-- Begin PAGE EXTRACT --

With this weekend’s Playoff Finals signaling the end of the domestic football season, and a yawning sixteen day chasm opening up before the World Cup kicks off in Russia, there’ll be plenty of football fans wondering how they’re going to fill the time in between. Fortunately, the third ConIFA World Cup begins in earnest on 31st May, with sixteen teams representing independent football associations from across the world arriving in London to contest the only international tournament open to non-FIFA recognised nations. We’ve taken a closer look at what ConIFA is all about, and who’s in the running to lift the trophy on 10th June.
“We stand for football in its pure form, playing for the love of the game,” Paul Watson’s mission to bring competitive football to independent states across the world was borne from a slightly more self-indulgent place. Now the UK Commercial Director for the Confederation of Independent Football Associations (ConIFA), Watson’s journey began in 2007 when he and his friend Matt Conrad looked into the possibility of becoming international footballers by emigrating to the lowest ranked nation in the world, gaining citizenship, and infiltration the national football team. Their research took them to Pohnpei, a tiny island in the Senyavin Islands archipegalo, situated in the Pacific Ocean as part of the Federated States of Micronesia. When Watson and Conrad arrived, they discovered that natrualisation would be a far bigger undertaking than expected, so eventually decided to take on coaching duties of the national team. Having taken the Pohnpei side on a tour of Guam, and overseen the nation’s first ever win, and later coached in Mongolia, Watson’s understanding of these often ignored nations and territories and their need for competitive sport led to the foundation of their own football association.

-- End PAGE EXTRACT --
-- Begin DATA EXTRACT --

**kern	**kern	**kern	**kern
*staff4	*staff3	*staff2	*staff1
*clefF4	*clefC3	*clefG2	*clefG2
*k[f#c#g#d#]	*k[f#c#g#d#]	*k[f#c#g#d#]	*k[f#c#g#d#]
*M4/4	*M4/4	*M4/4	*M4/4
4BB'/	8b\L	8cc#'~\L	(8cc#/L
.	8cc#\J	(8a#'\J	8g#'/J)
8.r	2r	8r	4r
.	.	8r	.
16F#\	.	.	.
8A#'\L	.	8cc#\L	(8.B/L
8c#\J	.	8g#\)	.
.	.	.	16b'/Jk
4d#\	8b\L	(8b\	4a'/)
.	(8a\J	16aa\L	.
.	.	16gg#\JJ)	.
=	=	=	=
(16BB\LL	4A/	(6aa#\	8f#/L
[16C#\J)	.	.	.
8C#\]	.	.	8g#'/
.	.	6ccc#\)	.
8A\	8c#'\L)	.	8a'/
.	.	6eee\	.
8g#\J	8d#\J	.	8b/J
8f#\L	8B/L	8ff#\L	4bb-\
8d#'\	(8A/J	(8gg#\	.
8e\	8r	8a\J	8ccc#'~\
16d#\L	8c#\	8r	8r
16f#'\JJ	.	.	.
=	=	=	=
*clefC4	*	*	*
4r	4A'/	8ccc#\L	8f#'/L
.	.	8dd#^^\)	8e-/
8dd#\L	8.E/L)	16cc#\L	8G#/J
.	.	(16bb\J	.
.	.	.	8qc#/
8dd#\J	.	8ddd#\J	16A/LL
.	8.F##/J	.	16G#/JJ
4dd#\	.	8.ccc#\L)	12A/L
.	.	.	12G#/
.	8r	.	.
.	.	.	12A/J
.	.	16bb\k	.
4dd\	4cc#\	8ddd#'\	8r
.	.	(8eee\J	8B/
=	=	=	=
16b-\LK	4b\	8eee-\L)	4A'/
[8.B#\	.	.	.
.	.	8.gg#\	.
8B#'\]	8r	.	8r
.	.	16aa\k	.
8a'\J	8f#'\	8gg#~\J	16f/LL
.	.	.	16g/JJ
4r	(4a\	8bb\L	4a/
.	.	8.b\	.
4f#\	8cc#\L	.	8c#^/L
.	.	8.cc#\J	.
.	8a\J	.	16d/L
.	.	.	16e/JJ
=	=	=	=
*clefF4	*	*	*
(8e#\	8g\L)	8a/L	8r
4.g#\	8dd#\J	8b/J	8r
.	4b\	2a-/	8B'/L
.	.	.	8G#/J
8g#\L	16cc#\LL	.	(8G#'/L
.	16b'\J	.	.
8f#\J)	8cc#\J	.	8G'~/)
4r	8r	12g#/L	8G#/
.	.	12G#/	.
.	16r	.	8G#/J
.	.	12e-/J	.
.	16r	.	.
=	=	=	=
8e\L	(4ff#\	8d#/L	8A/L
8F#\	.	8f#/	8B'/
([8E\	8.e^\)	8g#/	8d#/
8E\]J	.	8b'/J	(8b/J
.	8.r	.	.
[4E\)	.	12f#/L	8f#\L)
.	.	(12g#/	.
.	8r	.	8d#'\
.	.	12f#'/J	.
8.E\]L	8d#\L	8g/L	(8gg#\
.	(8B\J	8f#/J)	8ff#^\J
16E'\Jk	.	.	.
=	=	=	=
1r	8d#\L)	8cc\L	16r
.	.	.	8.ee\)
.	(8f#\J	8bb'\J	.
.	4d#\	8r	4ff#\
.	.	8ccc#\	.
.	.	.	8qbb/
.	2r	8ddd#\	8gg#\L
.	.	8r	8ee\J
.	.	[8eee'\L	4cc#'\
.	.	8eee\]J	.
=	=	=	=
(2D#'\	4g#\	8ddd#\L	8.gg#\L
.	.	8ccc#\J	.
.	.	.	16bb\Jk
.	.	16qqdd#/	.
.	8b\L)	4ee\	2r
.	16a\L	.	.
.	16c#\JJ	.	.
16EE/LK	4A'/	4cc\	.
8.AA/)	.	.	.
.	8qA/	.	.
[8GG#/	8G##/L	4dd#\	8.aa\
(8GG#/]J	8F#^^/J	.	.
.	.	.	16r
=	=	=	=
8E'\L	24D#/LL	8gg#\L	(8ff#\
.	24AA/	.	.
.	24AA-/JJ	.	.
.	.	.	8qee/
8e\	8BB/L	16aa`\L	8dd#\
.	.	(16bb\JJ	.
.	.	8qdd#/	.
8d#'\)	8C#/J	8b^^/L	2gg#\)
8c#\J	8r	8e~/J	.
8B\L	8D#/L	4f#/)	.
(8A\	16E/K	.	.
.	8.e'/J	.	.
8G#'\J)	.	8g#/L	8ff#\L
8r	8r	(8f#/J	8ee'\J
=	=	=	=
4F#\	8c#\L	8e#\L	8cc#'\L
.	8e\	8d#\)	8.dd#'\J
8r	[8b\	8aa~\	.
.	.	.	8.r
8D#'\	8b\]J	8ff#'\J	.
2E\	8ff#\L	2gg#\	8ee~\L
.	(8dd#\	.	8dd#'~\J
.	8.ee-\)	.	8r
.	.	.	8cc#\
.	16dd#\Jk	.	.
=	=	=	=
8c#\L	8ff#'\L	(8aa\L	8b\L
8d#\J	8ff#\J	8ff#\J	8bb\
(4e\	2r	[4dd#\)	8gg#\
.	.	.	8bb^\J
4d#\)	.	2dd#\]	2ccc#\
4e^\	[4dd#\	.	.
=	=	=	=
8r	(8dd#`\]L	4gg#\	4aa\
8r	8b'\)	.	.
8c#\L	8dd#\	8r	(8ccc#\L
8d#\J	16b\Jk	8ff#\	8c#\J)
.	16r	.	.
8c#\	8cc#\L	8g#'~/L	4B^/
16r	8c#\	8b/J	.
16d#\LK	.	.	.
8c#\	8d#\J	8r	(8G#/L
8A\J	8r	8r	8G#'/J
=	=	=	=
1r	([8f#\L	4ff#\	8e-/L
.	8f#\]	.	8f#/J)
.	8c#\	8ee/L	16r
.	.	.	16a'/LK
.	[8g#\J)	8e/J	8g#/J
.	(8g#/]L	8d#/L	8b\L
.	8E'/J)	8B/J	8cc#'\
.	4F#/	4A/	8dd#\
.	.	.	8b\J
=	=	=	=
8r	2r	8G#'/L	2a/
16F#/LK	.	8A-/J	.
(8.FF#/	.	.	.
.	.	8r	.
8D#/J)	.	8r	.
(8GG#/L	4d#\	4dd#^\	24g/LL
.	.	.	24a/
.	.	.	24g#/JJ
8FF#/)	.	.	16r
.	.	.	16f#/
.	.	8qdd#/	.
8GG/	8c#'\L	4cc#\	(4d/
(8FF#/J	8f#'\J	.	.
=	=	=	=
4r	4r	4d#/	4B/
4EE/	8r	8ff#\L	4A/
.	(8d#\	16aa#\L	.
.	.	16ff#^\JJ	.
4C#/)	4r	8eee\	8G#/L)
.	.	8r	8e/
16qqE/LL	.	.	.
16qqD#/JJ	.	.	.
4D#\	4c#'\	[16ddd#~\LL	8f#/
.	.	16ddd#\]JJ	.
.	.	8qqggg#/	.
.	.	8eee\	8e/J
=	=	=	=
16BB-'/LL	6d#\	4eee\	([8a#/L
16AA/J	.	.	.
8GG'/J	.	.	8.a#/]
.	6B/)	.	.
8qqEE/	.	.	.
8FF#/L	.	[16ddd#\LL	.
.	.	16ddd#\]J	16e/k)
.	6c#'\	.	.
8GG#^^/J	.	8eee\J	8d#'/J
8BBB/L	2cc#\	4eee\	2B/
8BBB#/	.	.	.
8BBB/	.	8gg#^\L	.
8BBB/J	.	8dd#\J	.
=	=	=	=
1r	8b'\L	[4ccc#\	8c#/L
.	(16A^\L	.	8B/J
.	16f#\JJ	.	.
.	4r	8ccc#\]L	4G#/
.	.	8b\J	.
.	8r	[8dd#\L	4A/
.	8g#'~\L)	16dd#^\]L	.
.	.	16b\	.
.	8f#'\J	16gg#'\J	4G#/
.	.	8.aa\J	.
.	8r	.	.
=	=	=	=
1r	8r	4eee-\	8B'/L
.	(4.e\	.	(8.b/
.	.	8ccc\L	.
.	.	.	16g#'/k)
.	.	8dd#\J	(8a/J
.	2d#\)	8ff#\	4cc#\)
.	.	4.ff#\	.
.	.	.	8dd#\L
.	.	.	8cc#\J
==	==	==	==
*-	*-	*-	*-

-- End DATA EXTRACT --

WHAT THE TASK REQUIRES → Set down the passage of the ConIFA article between "With this weekend’s" and "on 10th June.", inclusive, copied word for word.

RESPONSE →
With this weekend’s Playoff Finals signaling the end of the domestic football season, and a yawning sixteen day chasm opening up before the World Cup kicks off in Russia, there’ll be plenty of football fans wondering how they’re going to fill the time in between. Fortunately, the third ConIFA World Cup begins in earnest on 31st May, with sixteen teams representing independent football associations from across the world arriving in London to contest the only international tournament open to non-FIFA recognised nations. We’ve taken a closer look at what ConIFA is all about, and who’s in the running to lift the trophy on 10th June.